Umgekehrt verliert die EU-Entwicklungspolitik mit Großbritannien einen großzügigen Geldgeber: Aus London kamen zuletzt gut 14 Prozent des Europäischen Entwicklungsfonds, aus dem ein großer Teil der EU-Entwicklungszusammenarbeit finanziert wird. Aus London kamen auch immer wieder Initiativen, die die europäische Politik im Süden geprägt oder für fruchtbare kontroverse Debatten gesorgt haben, etwa der Fokus auf fragile Staaten oder das Eintreten für Hilfe beim Aufbau von Militär und Polizei. Mit Großbritannien verlieren die Entwicklungsländer außerdem einen wichtigen Verbündeten im Kampf gegen eine protektionistische EU-Agrarpolitik.

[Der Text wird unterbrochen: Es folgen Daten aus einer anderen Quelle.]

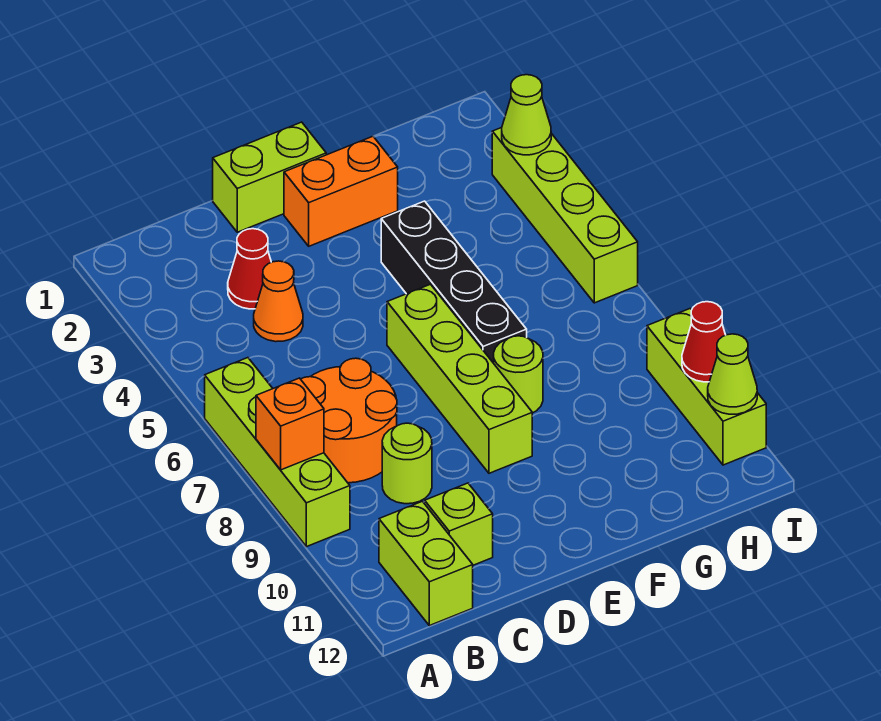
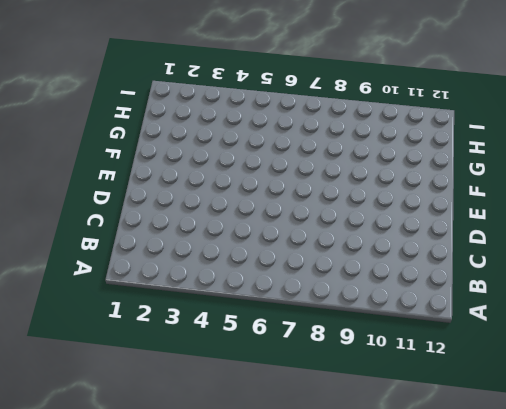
none -> lime 1x4 brick [205,358,350,547]
none -> orange 2x2 round brick [301,358,397,483]
none -> lime 1x2 brick [379,501,473,626]

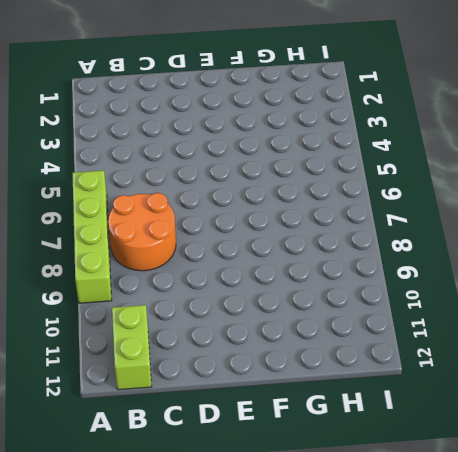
none -> red 1x1 cone [228,229,271,309]
none -> orange 1x1 cone [254,261,303,342]
none -> lime 1x1 round brick [382,423,432,504]

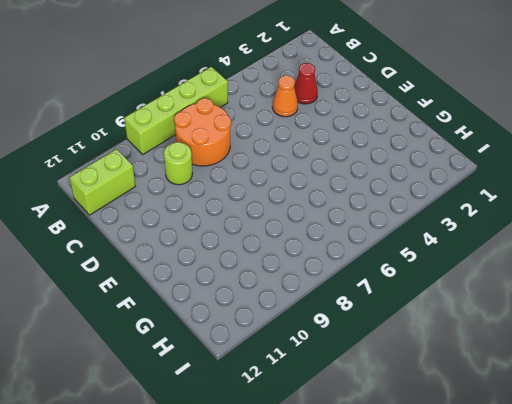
none -> lime 1x1 brick [425,483,493,565]
none -> lime 1x2 brick [213,122,326,232]
none -> orange 1x2 brick [284,136,398,246]

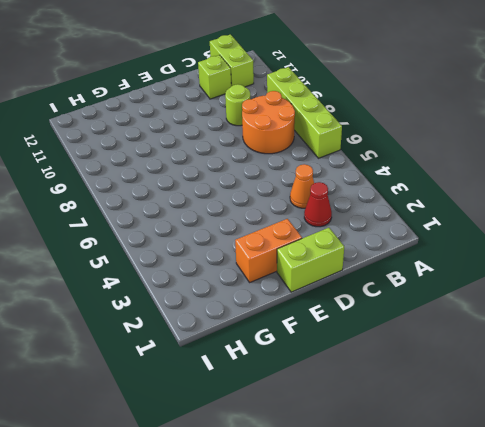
none -> lime 1x4 brick [387,284,532,473]
none -> black 1x4 brick [381,201,527,363]
none -> lime 1x1 round brick [494,336,543,413]

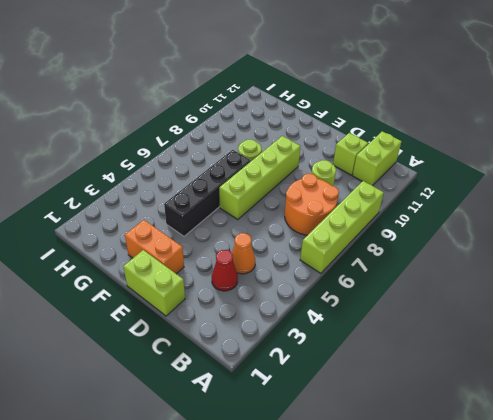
none -> lime 1x4 brick [492,128,638,303]
none -> lime 1x3 brick [647,308,766,465]
none -> orange 1x1 brick [256,378,324,470]

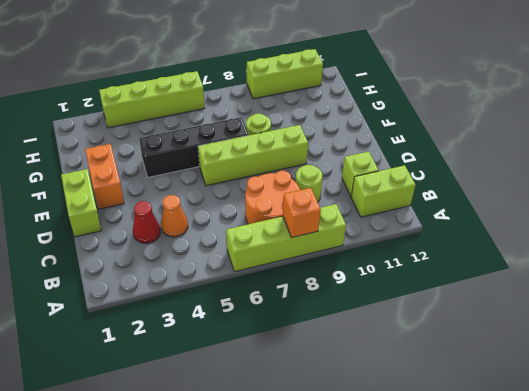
none -> lime 1x1 cone [502,75,551,155]
none -> red 1x1 cone [682,302,725,382]
none -> lime 1x1 cone [708,334,757,414]

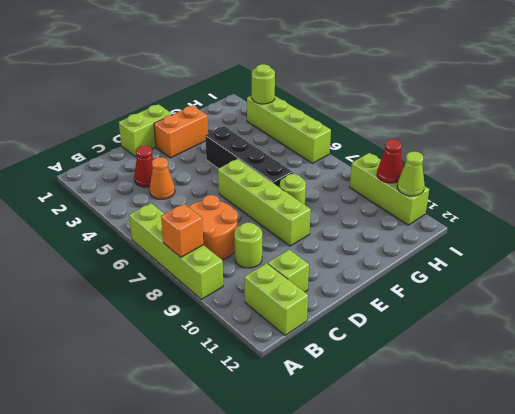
lime 1x1 round brick [252,64,275,104] -> lime 1x1 cone [502,75,551,155]

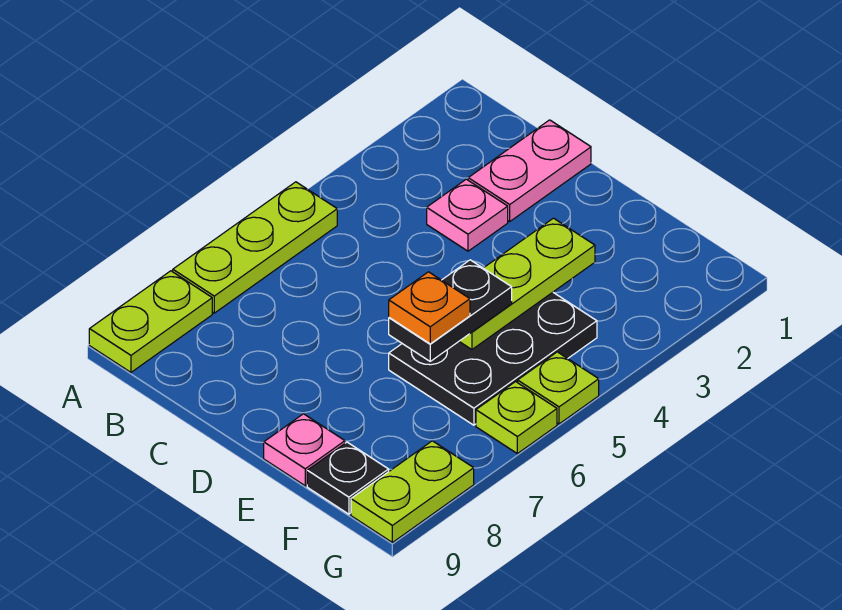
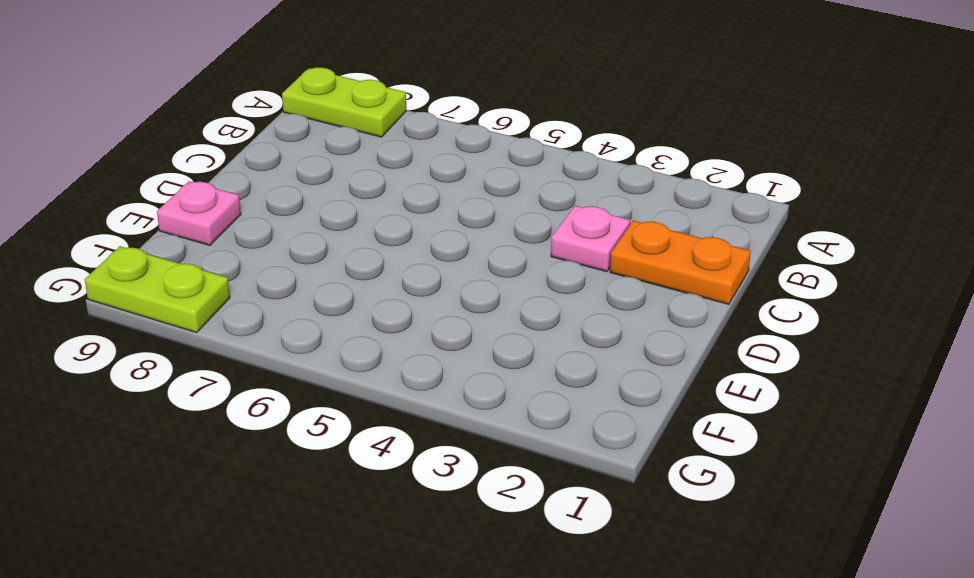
orange 1x2 plate [610,221,751,304] -> pink 1x2 plate [468,120,591,221]
none -> lime 1x3 plate [173,182,337,313]
none -> black 2x3 plate [389,292,597,425]
none -> black 1x1 plate [307,442,389,514]

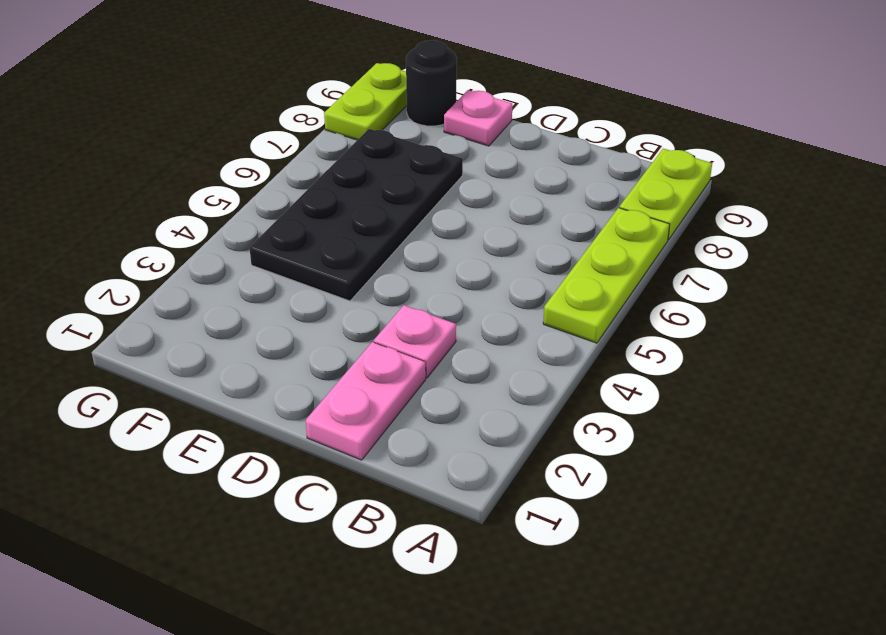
black 2x4 plate [249,129,463,301] -> black 2x3 plate [389,292,597,425]
black 1x1 round brick [406,40,457,126] -> black 1x1 plate [307,442,389,514]
none -> lime 1x1 plate [518,352,599,424]
none -> lime 1x1 plate [476,382,557,454]
none -> lime 1x3 plate [459,218,595,349]

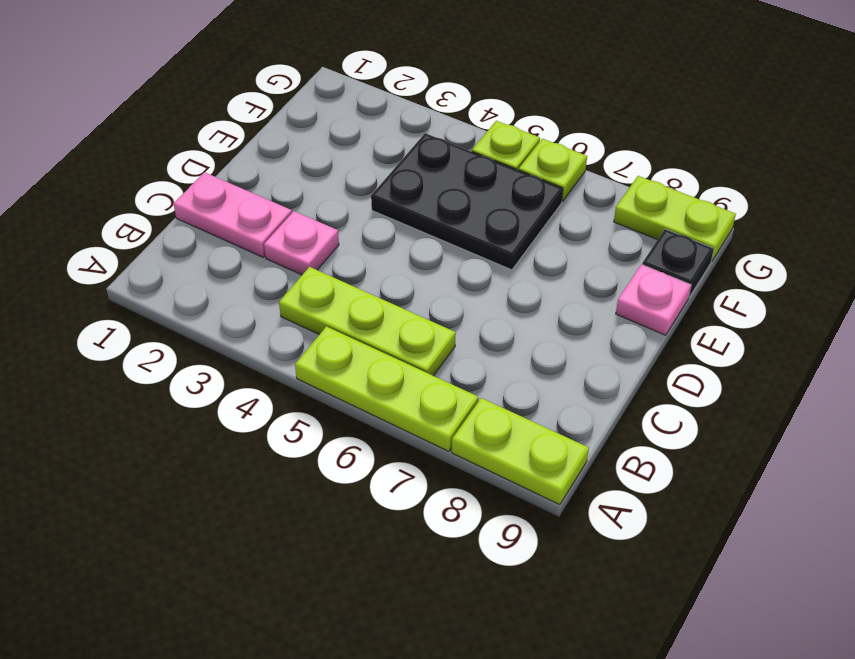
lime 1x3 plate [279,267,456,376] -> lime 1x3 plate moved to [459,218,595,349]
none -> black 1x2 plate [389,260,512,361]
none -> orange 1x1 plate [389,272,470,344]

Es braucht weitsichtige europäische Politiker

Außen- und entwicklungspolitisch schwächt der Brexit beide Seiten, vor allem aber Großbritannien. Das Brexit-Lager hat den Briten versprochen, ohne EU werde es weniger Ausländer auf der Insel geben. Kurzfristig stimmt das vielleicht sogar. Aber längerfristig kann sich auch das Königreich den Problemen nicht verschließen, die hinter der wachsenden Zahl von Flüchtlingen und Zuwanderern stehen. Die Krisen und Missstände in Europas Nachbarschaft werden nicht von selbst verschwinden, sondern müssen bearbeitet werden. Und das wird nur einer starken, einigen Europäischen Union gelingen.

Autor

Tillmann Elliesen

ist Redakteur bei "welt-sichten".
Dafür bräuchte es allerdings weitsichtige europäische Politiker und Politikerinnen, die sich von populistischer EU-Kritik nicht ins Bockshorn jagen lassen. Es bräuchte Politiker, die Europas Potenziale nicht nur für menschenrechtlich fragwürdige Flüchtlingsdeals mit Staaten rund ums Mittelmeer nutzen, sondern dafür, gemeinsam mit diesen Staaten langfristige Lösungen zu finden. Die EU könnte etwa auf die Staaten Afrikas zugehen und Abkommen mit ihnen über mehr legale Wege für Arbeitsmigranten schließen – statt von ihnen zu verlangen, die Grenzen zu schließen.

Das wäre eine Europäische Union, die dann auch wieder der Afrikanischen Union als Vorbild dienen könnte.